The group, formerly known as Poynting, earlier this month abandoned its bid for Antenna Research Associates (ARA), after the US-based business failed to fulfil some of the conditions precedent to the takeover.

After efforts to negotiate revised terms of the June merger agreement to mitigate risks raised in light of the unfulfilled conditions were unsuccessful, Alaris exercised its right to terminate the deal.

“We regret the termination, especially considering the significant resources that were devoted to this acquisition.

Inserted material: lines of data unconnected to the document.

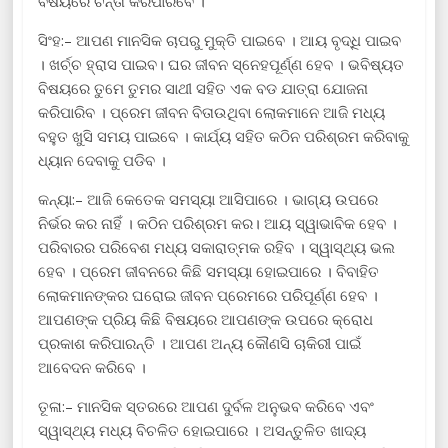
ବିଷୟରେ ଚିନ୍ତା କରିପାରିବେ ।
ସିଂହ:– ଆପଣ ମାନସିକ ଚାପରୁ ମୁକ୍ତି ପାଇବେ । ଆୟ ବୃଦ୍ଧି ପାଇବ
। ଖର୍ଚ୍ଚ ହ୍ରାସ ପାଇବ। ଘର ଜୀବନ ସ୍ନେହପୂର୍ଣ୍ଣ ହେବ । ଭବିଷ୍ୟତ
ବିଷୟରେ ତୁମେ ତୁମର ସାଥୀ ସହିତ ଏକ ବଡ ଯାତ୍ରା ଯୋଜନା
କରିପାରିବ । ପ୍ରେମ ଜୀବନ ବିତାଉଥିବା ଲୋକମାନେ ଆଜି ମଧ୍ୟ
ବହୁତ ଖୁସି ସମୟ ପାଇବେ । କାର୍ଯ୍ୟ ସହିତ କଠିନ ପରିଶ୍ରମ କରିବାକୁ
ଧ୍ୟାନ ଦେବାକୁ ପଡିବ ।
କନ୍ୟା:– ଆଜି କେତେକ ସମସ୍ୟା ଆସିପାରେ । ଭାଗ୍ୟ ଉପରେ
ନିର୍ଭର କର ନାହିଁ । କଠିନ ପରିଶ୍ରମ କର। ଆୟ ସ୍ୱାଭାବିକ ହେବ ।
ପରିବାରର ପରିବେଶ ମଧ୍ୟ ସକାରାତ୍ମକ ରହିବ । ସ୍ୱାସ୍ଥ୍ୟ ଭଲ
ହେବ । ପ୍ରେମ ଜୀବନରେ କିଛି ସମସ୍ୟା ହୋଇପାରେ । ବିବାହିତ
ଲୋକମାନଙ୍କର ଘରୋଇ ଜୀବନ ପ୍ରେମରେ ପରିପୂର୍ଣ୍ଣ ହେବ ।
ଆପଣଙ୍କ ପ୍ରିୟ କିଛି ବିଷୟରେ ଆପଣଙ୍କ ଉପରେ କ୍ରୋଧ
ପ୍ରକାଶ କରିପାରନ୍ତି । ଆପଣ ଅନ୍ୟ କୌଣସି ଚାକିରୀ ପାଇଁ
ଆବେଦନ କରିବେ ।
ତୂଳା:– ମାନସିକ ସ୍ତରରେ ଆପଣ ଦୁର୍ବଳ ଅନୁଭବ କରିବେ ଏବଂ
ସ୍ୱାସ୍ଥ୍ୟ ମଧ୍ୟ ବିଚଳିତ ହୋଇପାରେ । ଅସନ୍ତୁଳିତ ଖାଦ୍ୟ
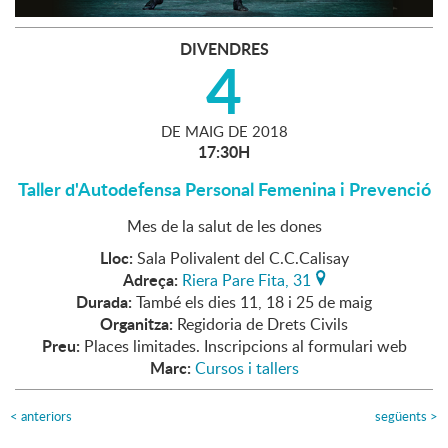
DIVENDRES
4
DE
MAIG
DE
2018
17:30H
Taller d'Autodefensa Personal Femenina i Prevenció
Mes de la salut de les dones
Lloc:
Sala Polivalent del C.C.Calisay
Adreça:
Riera Pare Fita, 31
Durada:
També els dies 11, 18 i 25 de maig
Organitza:
Regidoria de Drets Civils
Preu:
Places limitades. Inscripcions al formulari web
Marc:
Cursos i tallers
<
anteriors
següents
>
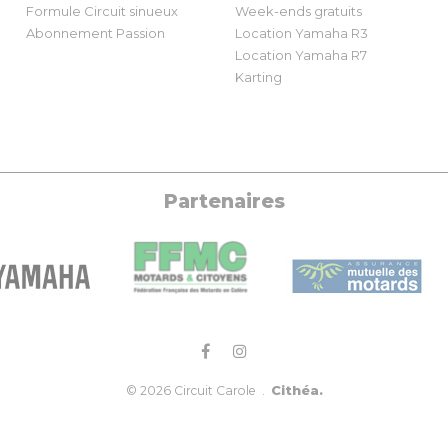
Formule Circuit sinueux
Week-ends gratuits
Abonnement Passion
Location Yamaha R3
Location Yamaha R7
Karting
Partenaires
Cithéa.
© 2026 Circuit Carole .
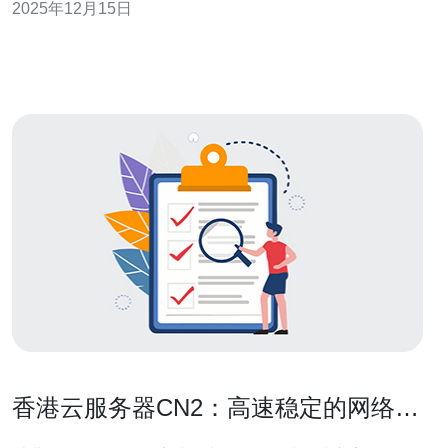
2025年12月15日
将对这两者之间的连接速度进行深入分析，并提供一些有
价值的见解。 以下是本文的三个精华要点： 1. CN2线路的
定义及其重要性
香港云服务器CN2：高速稳定的网络连
接解决方案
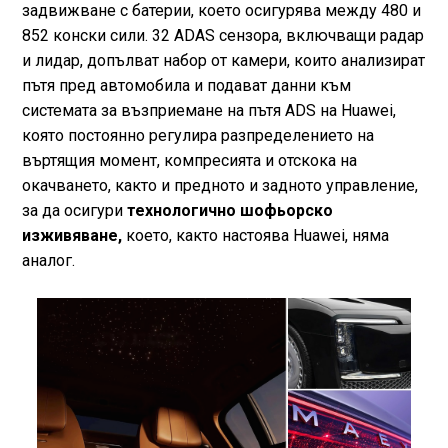
задвижване с батерии, което осигурява между 480 и
852 конски сили. 32 ADAS сензора, включващи радар
и лидар, допълват набор от камери, които анализират
пътя пред автомобила и подават данни към
системата за възприемане на пътя ADS на Huawei,
която постоянно регулира разпределението на
въртящия момент, компресията и отскока на
окачването, както и предното и задното управление,
за да осигури
технологично шофьорско
изживяване,
което, както настоява Huawei, няма
аналог.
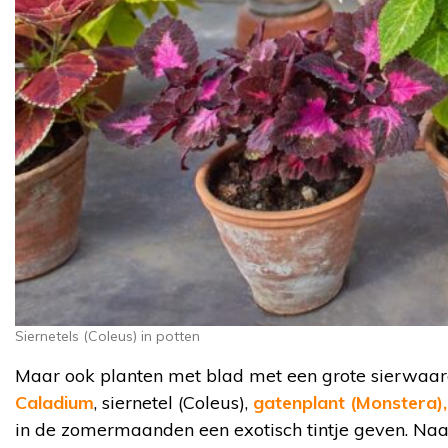
Siernetels (Coleus) in potten
Maar ook planten met blad met een grote sierwaard
Caladium
, siernetel (Coleus),
gatenplant (Monstera),
in de zomermaanden een exotisch tintje geven. Naa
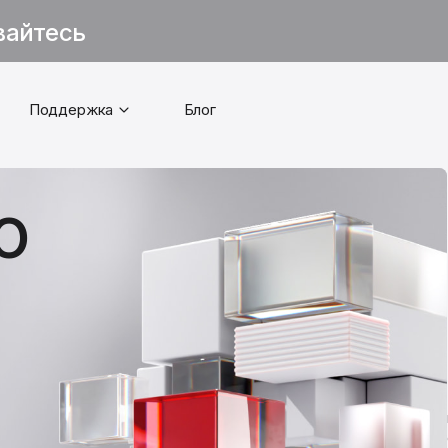
вайтесь
Поддержка
Блог
о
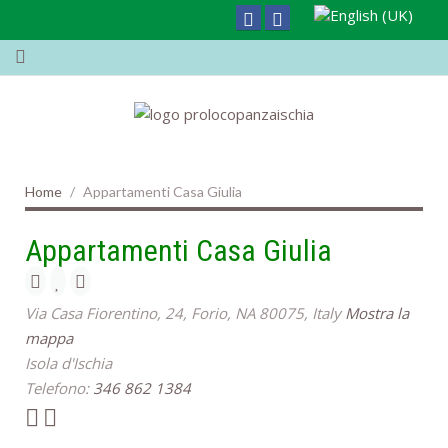
Home
Appartamenti Casa Giulia
Appartamenti Casa Giulia
Via Casa Fiorentino, 24, Forio, NA 80075, Italy
Mostra la
mappa
Isola d'Ischia
Telefono:
346 862 1384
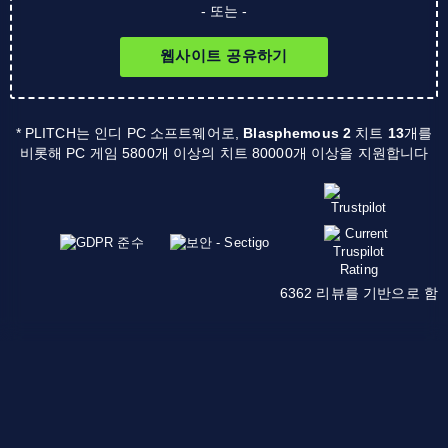
- 또는 -
웹사이트 공유하기
* PLITCH는 인디 PC 소프트웨어로,
Blasphemous 2
치트
13
개를
비롯해 PC 게임 5800개 이상의 치트 80000개 이상을 지원합니다
6362 리뷰를 기반으로 함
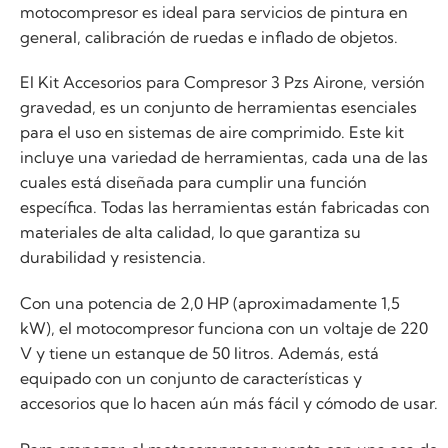
motocompresor es ideal para servicios de pintura en
general, calibración de ruedas e inflado de objetos.
El Kit Accesorios para Compresor 3 Pzs Airone, versión
gravedad, es un conjunto de herramientas esenciales
para el uso en sistemas de aire comprimido. Este kit
incluye una variedad de herramientas, cada una de las
cuales está diseñada para cumplir una función
específica. Todas las herramientas están fabricadas con
materiales de alta calidad, lo que garantiza su
durabilidad y resistencia.
Con una potencia de 2,0 HP (aproximadamente 1,5
kW), el motocompresor funciona con un voltaje de 220
V y tiene un estanque de 50 litros. Además, está
equipado con un conjunto de características y
accesorios que lo hacen aún más fácil y cómodo de usar.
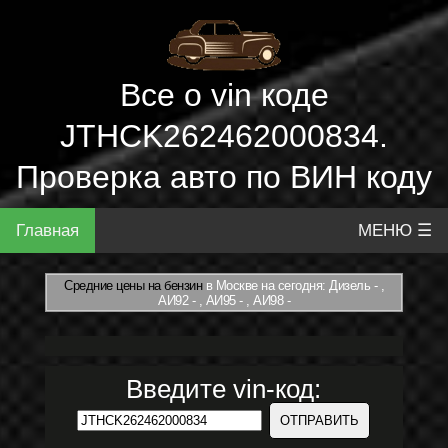
Все о vin коде
JTHCK262462000834.
Проверка авто по ВИН коду
Главная
МЕНЮ ☰
Средние цены на бензин
в Москве на сегодня: Дизель - ,
АИ92 - , АИ95 - , АИ98 -
Введите vin-код:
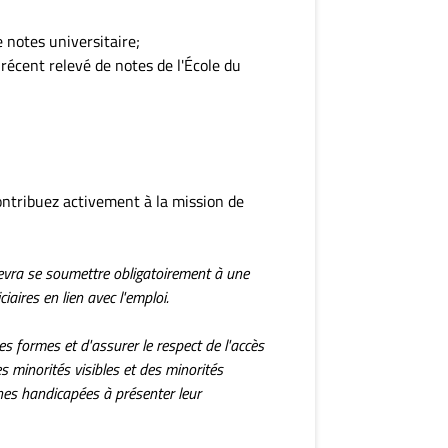
 notes universitaire;
récent relevé de notes de l'École du
ontribuez activement à la mission de
evra se soumettre obligatoirement à une
ires en lien avec l'emploi.
s formes et d'assurer le respect de l'accès
es minorités visibles et des minorités
nes handicapées à présenter leur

Management believes it was in the best interest of Alaris and its shareholders to terminate the merger agreement in light of the uncertainties created by the conditions that were not fulfilled and the inability to address the resulting risks,” explained Alaris CEO Juergen Dresel.

However, the proposed deal, which accounted for 80% of the R10.1-million legal and consulting fees accrued during the year under review, had whet the company’s appetite for acquisitive growth in the US and improved its understanding of the US regulatory landscape.

“In light of the termination of the ARA merger agreement, we will remain on the lookout to secure a footprint into the US and Europe and further identify companies that fit the company’s market profile and provide synergies to the group,” he said.

The group would specifically seek out potential companies with a slight product overlap and strong business development capability.

FINANCIAL RESULTS
Meanwhile, following a restructure and streamlining of its operations, which saw the company also move into a more “fit-for-purpose” premises in Centurion, Alaris posted a 102% surge in revenue from R95.9-million in 2014 to R193-million in 2015 and had narrowed its losses from R97.7-million last year to R5.1-million for the year under review.

The company’s normalised earnings a share from continuing business increased 41% from 11.6c in 2014 to 16.4c in 2015, while normalised earnings from continuing business rose 64% to R20-million.

Overall, Alaris posted a loss a share of 0.7c for the year under review, a turnaround on the loss a share of 58.3c recorded in the prior year.

Normalised headline earnings per share (HEPS) from continuing operations increased from 6.1c to a positive 18.2c, while overall HEPS for 2015 bounced back into the black at 15.22c, from a headline loss a share of 1.83c in the prior year.

“The biggest distortion is the complex accounting treatment of the African Union Communications (Aucom) contingent consideration shares for which a contingent consideration asset was raised for the estimated value of recallable shares at the end of the earn out period which expires on June 30, 2016. This was valued at R22.2-million,” Dresel explained.

The company noted that Alaris Antennas continued to deliver good growth, with revenue increasing 15% to R88.4-million during the period under review, while the division’s profit after tax surged 29% to R20.9-million in 2015.

Despite Aucom delivering lower-than-expected results after a delay in certain large orders for customers that were expected to materialise in 2015, the division’s revenue for 2015 remained above R100-million, with a profit after tax of R7.3-million reported.

Alaris’s discontinued Compart businesses recorded a loss of R6.3-million during the 12 months to June 2015.